**Exercise objective**
Only the lines containing "text" belong in the answer; find them in the material below.

**Supplied data**
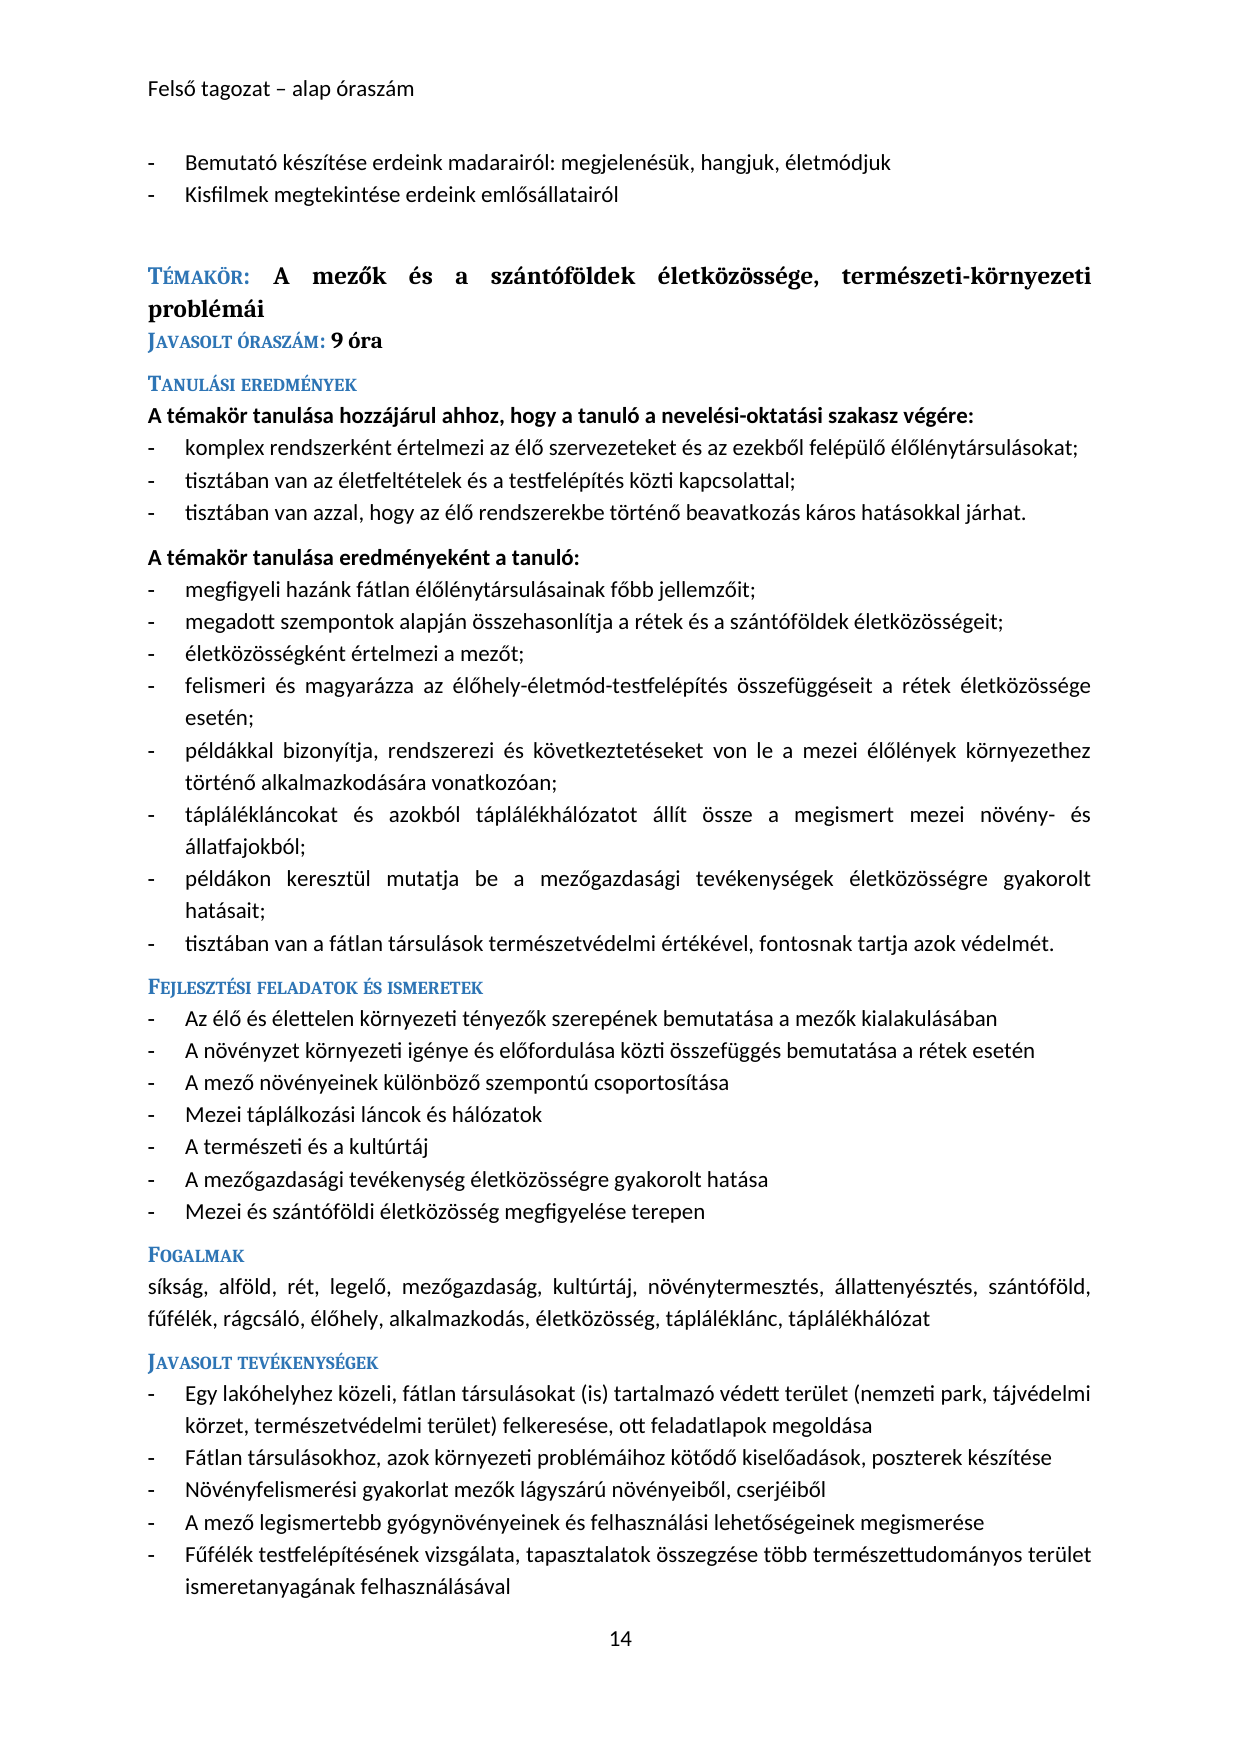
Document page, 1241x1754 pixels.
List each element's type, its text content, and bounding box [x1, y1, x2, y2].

list Növényfelismerési gyakorlat mezők lágyszárú növényeiből, cserjéiből [148, 1475, 1092, 1503]
list tisztában van a fátlan társulások természetvédelmi értékével, fontosnak tartja azok védelmét. [148, 929, 1092, 957]
text Tanulási eredmények [148, 371, 1092, 397]
text Javasolt óraszám: 9 óra [148, 328, 1092, 354]
list tisztában van azzal, hogy az élő rendszerekbe történő beavatkozás káros hatásokkal járhat. [148, 498, 1092, 526]
list felismeri és magyarázza az élőhely-életmód-testfelépítés összefüggéseit a rétek életközössége esetén; [148, 671, 1092, 732]
list táplálékláncokat és azokból táplálékhálózatot állít össze a megismert mezei növény- és állatfajokból; [148, 800, 1092, 860]
text Fejlesztési feladatok és ismeretek [148, 973, 1092, 1000]
list A mező legismertebb gyógynövényeinek és felhasználási lehetőségeinek megismerése [148, 1508, 1092, 1536]
list példákon keresztül mutatja be a mezőgazdasági tevékenységek életközösségre gyakorolt hatásait; [148, 864, 1092, 925]
list Az élő és élettelen környezeti tényezők szerepének bemutatása a mezők kialakulásában [148, 1004, 1092, 1032]
list Mezei és szántóföldi életközösség megfigyelése terepen [148, 1197, 1092, 1225]
list Bemutató készítése erdeink madarairól: megjelenésük, hangjuk, életmódjuk [148, 148, 1092, 176]
list megfigyeli hazánk fátlan élőlénytársulásainak főbb jellemzőit; [148, 575, 1092, 603]
list Fűfélék testfelépítésének vizsgálata, tapasztalatok összegzése több természettudományos terület ismeretanyagának felhasználásával [148, 1540, 1092, 1600]
list Fátlan társulásokhoz, azok környezeti problémáihoz kötődő kiselőadások, poszterek készítése [148, 1443, 1092, 1471]
list A mező növényeinek különböző szempontú csoportosítása [148, 1068, 1092, 1096]
list Egy lakóhelyhez közeli, fátlan társulásokat (is) tartalmazó védett terület (nemzeti park, tájvédelmi körzet, természetvédelmi terület) felkeresése, ott feladatlapok megoldása [148, 1379, 1092, 1439]
text Javasolt tevékenységek [148, 1349, 1092, 1375]
text A témakör tanulása eredményeként a tanuló: [148, 543, 1092, 571]
list példákkal bizonyítja, rendszerezi és következtetéseket von le a mezei élőlények környezethez történő alkalmazkodására vonatkozóan; [148, 736, 1092, 796]
list A növényzet környezeti igénye és előfordulása közti összefüggés bemutatása a rétek esetén [148, 1036, 1092, 1064]
list tisztában van az életfeltételek és a testfelépítés közti kapcsolattal; [148, 466, 1092, 494]
list Mezei táplálkozási láncok és hálózatok [148, 1100, 1092, 1128]
list életközösségként értelmezi a mezőt; [148, 639, 1092, 667]
text Fogalmak [148, 1242, 1092, 1268]
list A természeti és a kultúrtáj [148, 1132, 1092, 1161]
text Témakör: A mezők és a szántóföldek életközössége, természeti-környezeti problémái [148, 262, 1092, 324]
list A mezőgazdasági tevékenység életközösségre gyakorolt hatása [148, 1165, 1092, 1193]
text síkság, alföld, rét, legelő, mezőgazdaság, kultúrtáj, növénytermesztés, állattenyésztés, szántóföld, fűfélék, rágcsáló, élőhely, alkalmazkodás, életközösség, tápláléklánc, táplálékhálózat [148, 1272, 1092, 1332]
list megadott szempontok alapján összehasonlítja a rétek és a szántóföldek életközösségeit; [148, 607, 1092, 635]
list komplex rendszerként értelmezi az élő szervezeteket és az ezekből felépülő élőlénytársulásokat; [148, 433, 1092, 462]
list Kisfilmek megtekintése erdeink emlősállatairól [148, 180, 1092, 208]
text A témakör tanulása hozzájárul ahhoz, hogy a tanuló a nevelési-oktatási szakasz végére: [148, 401, 1092, 429]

**Exercise response**
List each element's type, its text content, and bounding box [x1, y1, x2, y2].
text Tanulási eredmények [148, 371, 1092, 397]
text Javasolt óraszám: 9 óra [148, 328, 1092, 354]
text Fejlesztési feladatok és ismeretek [148, 973, 1092, 1000]
text Javasolt tevékenységek [148, 1349, 1092, 1375]
text A témakör tanulása eredményeként a tanuló: [148, 543, 1092, 571]
text Fogalmak [148, 1242, 1092, 1268]
text Témakör: A mezők és a szántóföldek életközössége, természeti-környezeti problémái [148, 262, 1092, 324]
text síkság, alföld, rét, legelő, mezőgazdaság, kultúrtáj, növénytermesztés, állattenyésztés, szántóföld, fűfélék, rágcsáló, élőhely, alkalmazkodás, életközösség, tápláléklánc, táplálékhálózat [148, 1272, 1092, 1332]
text A témakör tanulása hozzájárul ahhoz, hogy a tanuló a nevelési-oktatási szakasz végére: [148, 401, 1092, 429]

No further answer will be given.